So. In our charter we committed to a goal we called ‘Outreach.’ As part of that commitment I pushed for a firm statement of two blog posts per person per month. This seemed reasonable at the time, and still does. And yet, here we find ourselves on October 16 and, discounting my introductory post I have yet to surface online. This would be the moment to play the grad student ‘woe is me I am so busy grading student papers reading for orals having existential crises etc. etc.’ card but, unfortunately in my case it simply isn’t true.

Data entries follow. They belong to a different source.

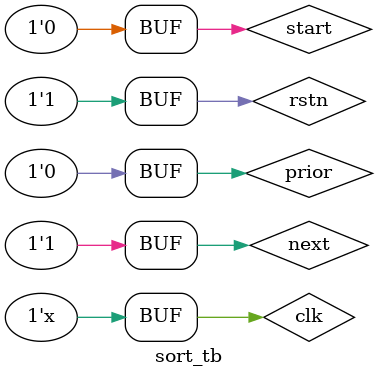
<source format=v>
module sort_tb();

reg clk, rstn, start, prior, next;

always #10 clk = ~clk;

initial begin
    clk = 0; rstn = 0; start = 0; prior = 0; next = 0;
    #100
    rstn = 1; next = 1;
    #20
    next = 0; 
    #20  next = 1; #20 next = 0; #20 next = 1; #20 next = 0;
    #20
    start = 1;
    #8000
    start = 0;
    #20
    next = 1;
    #20
    next = 0; 
    #20
    next = 1; #20 next = 0; #20 next = 1; #20 next = 0; #20 next = 1;
end

sort_top st(
    .clk(clk),
    .rstn(rstn),
    .start(start),
    .prior(prior),
    .next(next),
    .seg(),
    .an()
);



endmodule
</source>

Deeper still, I try to convince myself (and thought about trying it on you kind folks) that I really need to be careful about what I say online as who knows what job committee Googling might turn up. Again, though, this masks my deeper anxieties about not only blogging and DH, but also the entire practice of the interwebs. The reason I know I have time to blog is that I have time to read not 1, or even 3, but 6 cycling related blogs religiously.1
While I have enjoyed the first fruits of the DH revolution (or whatever DH’ers call the last fifteen odd years) in my professional work, the very same technologies that enable those ventures imperil my own work. I am not being over dramatic. Nor am I casting aspersions on the Internet as an institution. No, like Eliot, I am distracted from distraction by Jens Voigt memes (or facts).2 The fault is all mine but the effect is real. Nor do I think I am alone. Judging by the number of cat/Ryan Gosling memes I see on the Facebook, I fear that the scholarship of an entire generation is being threatened by anything.GIF.
In my fear of my PowerBook (or really any of Apple’s techno-crack that brings custom bike pictures straight to my lustful gaze in so many cunning ways), though, lies the root of my interest in the Praxis program. I am not dumb. I cannot turn back the clock to a predigital age (though the Wifi in many of the medieval libraries I haunt is refreshingly antique), nor do I want to. What I need to learn, what I want to learn, is how to be both digitally engaged and human. How to make the machines work for me and how to think along with emerging technology and not against it.
Three plus years deep in the Hors Catégorie climb that is grad school (yes… I think “WWJVD?” [What Would Jens Voigt Do?] all the time, and the answer is always the same: Shut up Legs [or metaphorically whatever in me is wanting to quit at that day/time]) I realized that while I will learn many wonderful things from my colleagues and mentors ensconced traditional humanities departments, I will not learn how to be a humanist in an increasingly post human world. And by mean I mean in, or online. This is not in any way a criticism of the specific people and departments I know and have known, rather it is recognition of a persistent condition in the academy as it has been broadly configured. Praxis, for me, offered the chance to learn not just how to program or how to manage DH projects, but how to thrive in world in which I have no choice but to live. Most of my posts will explore my evolving relationship with not just DH but the Internet as cultural force in my entire life. This may seem outside the remit of ‘DH’ but I may just be foolish enough to think that DH and old-fashioned ‘H’ finally aim at the same target: how to live, and live well, in the world in which you live.
Oh yah. I ride bikes some times. And really love Jens Voigt. And you should too.
2. TS Eliot, “Burnt Norton,” Four Quartets (Harcourt, 1943), loosely.